What does this mean? Well, I will still be making the same blog posts, and be just as active on the MSDN forums (if not more so!). It also means you’ll be seeing a bit more of me at the User Groups and community events around London (and possibly elsewhere in Europe?).
I would also like to take this opportunity to both thank Content & Code for this great opportunity, and also to thank Ratio One for their support over the past 2 (and a bit) years. I’ve certainly come on a long way since my first forays into SharePoint, and (generally) loved every minute of it!
Sorry that my activity in the past week has been a bit poor … but my mother-in-law died last week. I’ve basically been buried in the subsequent activities (funeral directors, coroner, registrar, church, etc) which was made much harder because my father-in-law is deaf and cannot use the telephone.
Funeral on Thursday .. hopefully be back to my old self by the weekend.
Yay … I just bought me a new (old) car ..
Been needing a second car for a while (the Mrs always nicks my main car to drive to work everyday) and been needing a run-about to take rubbish to the tip and to get me to the train station and back 🙂
So .. got myself a nice little Ford Fiesta .. 1.3 engine, ABS, Power Steering, new CD player … and only 70,000 miles on the clock (despite being over 10 years old).
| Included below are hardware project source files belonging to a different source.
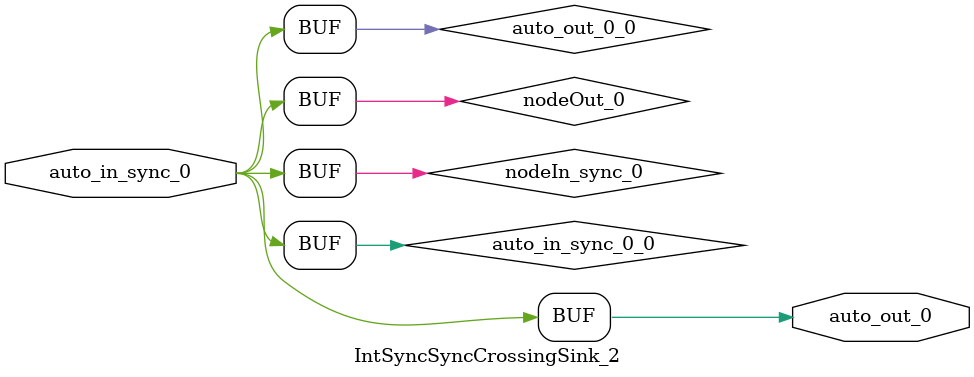
<source format=sv>
`ifndef RANDOMIZE
  `ifdef RANDOMIZE_MEM_INIT
    `define RANDOMIZE
  `endif // RANDOMIZE_MEM_INIT
`endif // not def RANDOMIZE
`ifndef RANDOMIZE
  `ifdef RANDOMIZE_REG_INIT
    `define RANDOMIZE
  `endif // RANDOMIZE_REG_INIT
`endif // not def RANDOMIZE

`ifndef RANDOM
  `define RANDOM $random
`endif // not def RANDOM

// Users can define INIT_RANDOM as general code that gets injected into the
// initializer block for modules with registers.
`ifndef INIT_RANDOM
  `define INIT_RANDOM
`endif // not def INIT_RANDOM

// If using random initialization, you can also define RANDOMIZE_DELAY to
// customize the delay used, otherwise 0.002 is used.
`ifndef RANDOMIZE_DELAY
  `define RANDOMIZE_DELAY 0.002
`endif // not def RANDOMIZE_DELAY

// Define INIT_RANDOM_PROLOG_ for use in our modules below.
`ifndef INIT_RANDOM_PROLOG_
  `ifdef RANDOMIZE
    `ifdef VERILATOR
      `define INIT_RANDOM_PROLOG_ `INIT_RANDOM
    `else  // VERILATOR
      `define INIT_RANDOM_PROLOG_ `INIT_RANDOM #`RANDOMIZE_DELAY begin end
    `endif // VERILATOR
  `else  // RANDOMIZE
    `define INIT_RANDOM_PROLOG_
  `endif // RANDOMIZE
`endif // not def INIT_RANDOM_PROLOG_

// Include register initializers in init blocks unless synthesis is set
`ifndef SYNTHESIS
  `ifndef ENABLE_INITIAL_REG_
    `define ENABLE_INITIAL_REG_
  `endif // not def ENABLE_INITIAL_REG_
`endif // not def SYNTHESIS

// Include rmemory initializers in init blocks unless synthesis is set
`ifndef SYNTHESIS
  `ifndef ENABLE_INITIAL_MEM_
    `define ENABLE_INITIAL_MEM_
  `endif // not def ENABLE_INITIAL_MEM_
`endif // not def SYNTHESIS

// Standard header to adapt well known macros for prints and assertions.

// Users can define 'PRINTF_COND' to add an extra gate to prints.
`ifndef PRINTF_COND_
  `ifdef PRINTF_COND
    `define PRINTF_COND_ (`PRINTF_COND)
  `else  // PRINTF_COND
    `define PRINTF_COND_ 1
  `endif // PRINTF_COND
`endif // not def PRINTF_COND_

// Users can define 'ASSERT_VERBOSE_COND' to add an extra gate to assert error printing.
`ifndef ASSERT_VERBOSE_COND_
  `ifdef ASSERT_VERBOSE_COND
    `define ASSERT_VERBOSE_COND_ (`ASSERT_VERBOSE_COND)
  `else  // ASSERT_VERBOSE_COND
    `define ASSERT_VERBOSE_COND_ 1
  `endif // ASSERT_VERBOSE_COND
`endif // not def ASSERT_VERBOSE_COND_

// Users can define 'STOP_COND' to add an extra gate to stop conditions.
`ifndef STOP_COND_
  `ifdef STOP_COND
    `define STOP_COND_ (`STOP_COND)
  `else  // STOP_COND
    `define STOP_COND_ 1
  `endif // STOP_COND
`endif // not def STOP_COND_

module IntSyncSyncCrossingSink_2(
  input  auto_in_sync_0,	// src/main/scala/diplomacy/LazyModule.scala:374:18
  output auto_out_0	// src/main/scala/diplomacy/LazyModule.scala:374:18
);

  wire auto_in_sync_0_0 = auto_in_sync_0;
  wire nodeIn_sync_0 = auto_in_sync_0_0;	// src/main/scala/diplomacy/Nodes.scala:1214:17
  wire nodeOut_0;	// src/main/scala/diplomacy/Nodes.scala:1205:17
  assign nodeOut_0 = nodeIn_sync_0;	// src/main/scala/diplomacy/Nodes.scala:1205:17, :1214:17
  wire auto_out_0_0 = nodeOut_0;	// src/main/scala/diplomacy/Nodes.scala:1205:17
  assign auto_out_0 = auto_out_0_0;
endmodule


</source>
Not bad for only £700 (at least I think so). Very pleased with it 🙂
If you are a regular user of the MSDN Forums
then you may (or may not?) that each user is granted a number of "medals" (they used to be stars, for the old timers).
Well, I’ve taken a sneak peak through the members list, and deduced that medals = points.
Exactly how many points you have depend on a lot of things, including posts, answers, "helpful" tags and how "popular" your threads are.
I have got the following list though:
- 0 Medals – 0 points (1 or 2 posts)
- 1 Medal – 10 points (usually 1-5 posts)
- 2 Medals – 750 points (roughly 30 "answers")
- 3 Medals – 2,000 points (roughly 150 "answers")
- 4 Medals – 7,500 points (roughly 300 – 500 answers)
- 5 Medals – 50,000 points (roughly 1000 answers)
To find your own account (and how many "points" you have) you can use the search page.